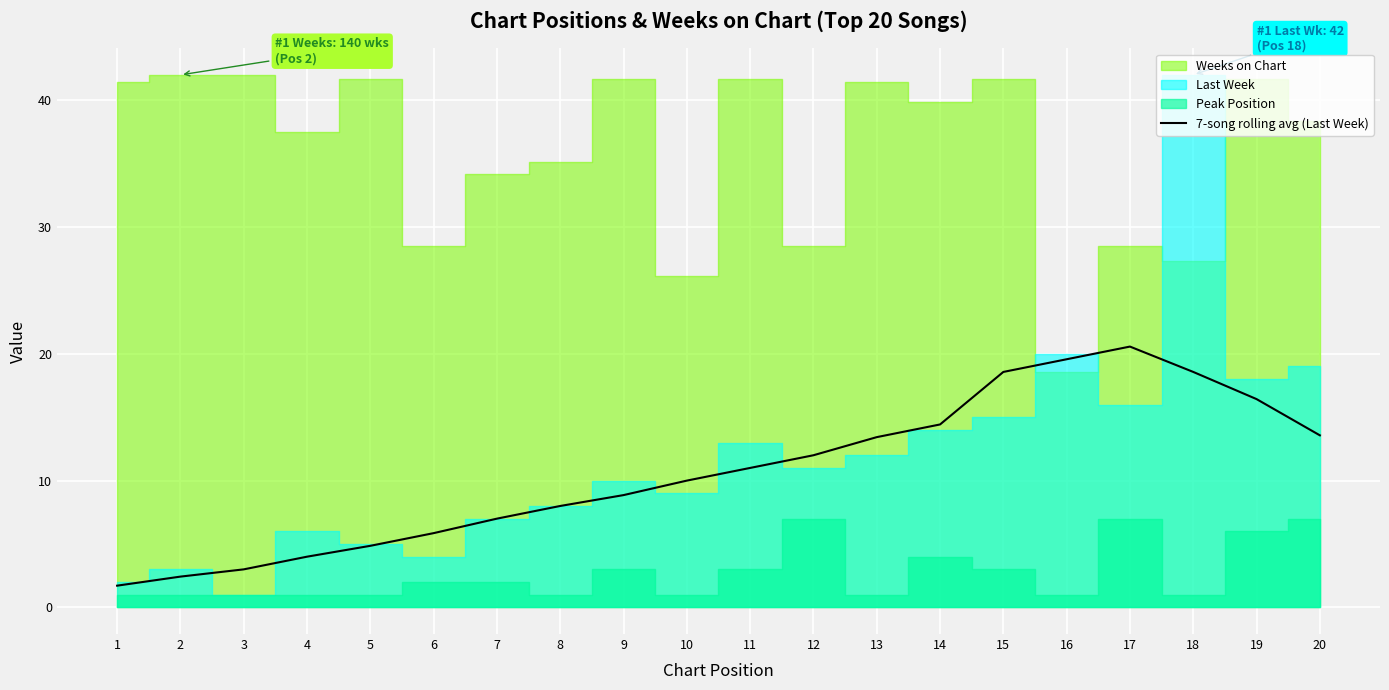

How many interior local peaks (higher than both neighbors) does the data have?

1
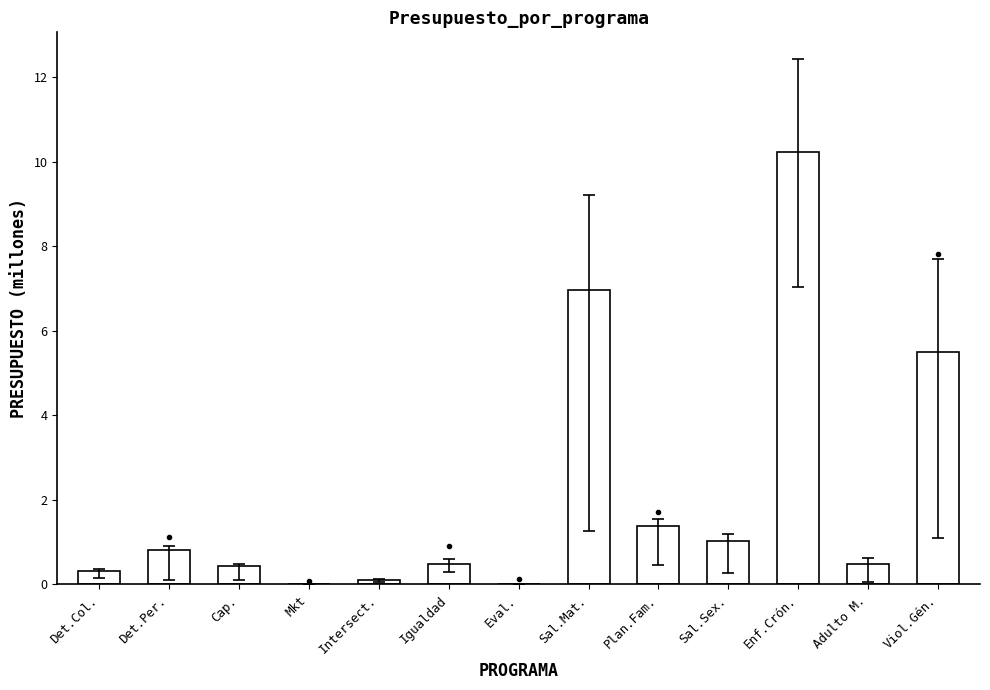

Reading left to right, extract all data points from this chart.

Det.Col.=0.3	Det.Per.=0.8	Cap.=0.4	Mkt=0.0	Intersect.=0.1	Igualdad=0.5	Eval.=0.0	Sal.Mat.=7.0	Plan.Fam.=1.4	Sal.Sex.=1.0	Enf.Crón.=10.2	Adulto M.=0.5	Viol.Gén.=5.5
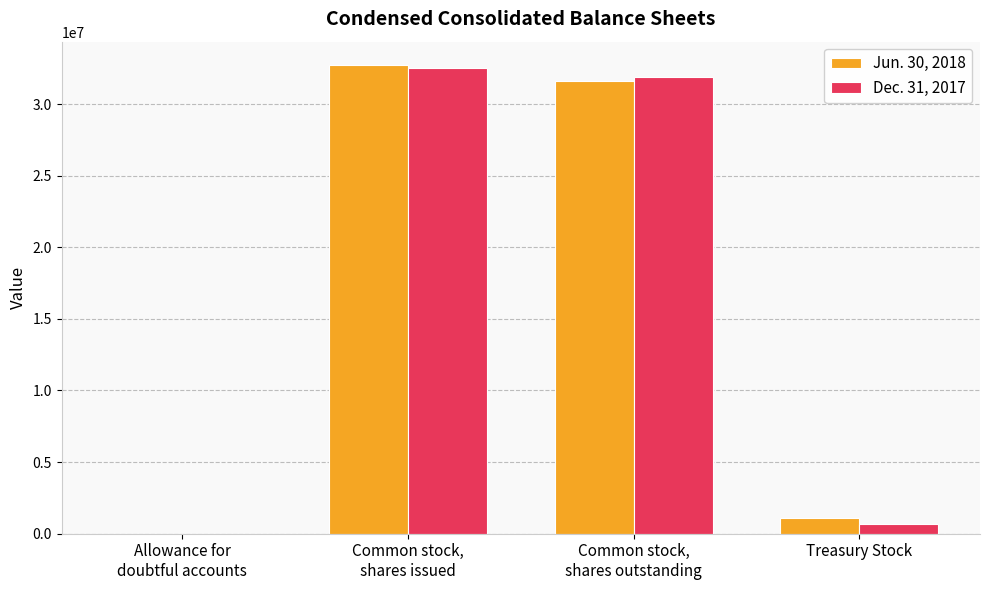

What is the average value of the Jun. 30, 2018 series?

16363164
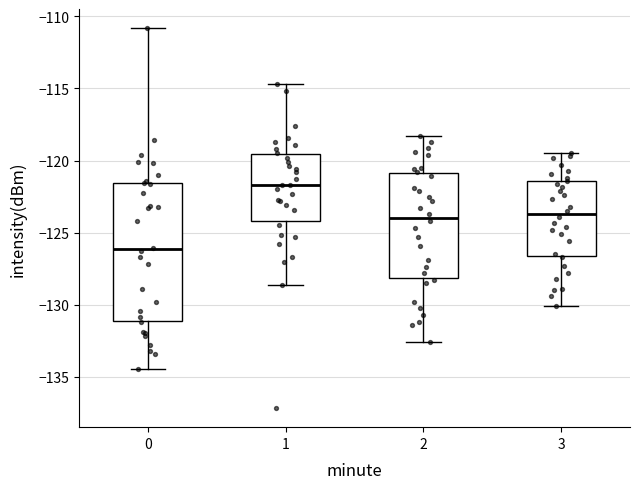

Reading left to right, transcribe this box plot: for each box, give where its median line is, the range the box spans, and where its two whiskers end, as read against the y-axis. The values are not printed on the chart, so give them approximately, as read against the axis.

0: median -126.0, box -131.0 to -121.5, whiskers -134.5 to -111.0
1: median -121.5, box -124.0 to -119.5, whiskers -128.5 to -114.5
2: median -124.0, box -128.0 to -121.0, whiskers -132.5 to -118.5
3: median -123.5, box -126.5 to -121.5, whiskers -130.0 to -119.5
.....
■ To do ■
Recast every line of the records above as a numbered list, one line per item. Leave out the blank lines and the picture lines.

■ Solution to the problem ■
1. How many interior local peaks (higher than both neighbors) does the data have?
2. 1
3. Reading left to right, extract all data points from this chart.
4. Det.Col.=0.3	Det.Per.=0.8	Cap.=0.4	Mkt=0.0	Intersect.=0.1	Igualdad=0.5	Eval.=0.0	Sal.Mat.=7.0	Plan.Fam.=1.4	Sal.Sex.=1.0	Enf.Crón.=10.2	Adulto M.=0.5	Viol.Gén.=5.5
5. What is the average value of the Jun. 30, 2018 series?
6. 16363164
7. Reading left to right, transcribe this box plot: for each box, give where its median line is, the range the box spans, and where its two whiskers end, as read against the y-axis. The values are not printed on the chart, so give them approximately, as read against the axis.
8. 0: median -126.0, box -131.0 to -121.5, whiskers -134.5 to -111.0
9. 1: median -121.5, box -124.0 to -119.5, whiskers -128.5 to -114.5
10. 2: median -124.0, box -128.0 to -121.0, whiskers -132.5 to -118.5
11. 3: median -123.5, box -126.5 to -121.5, whiskers -130.0 to -119.5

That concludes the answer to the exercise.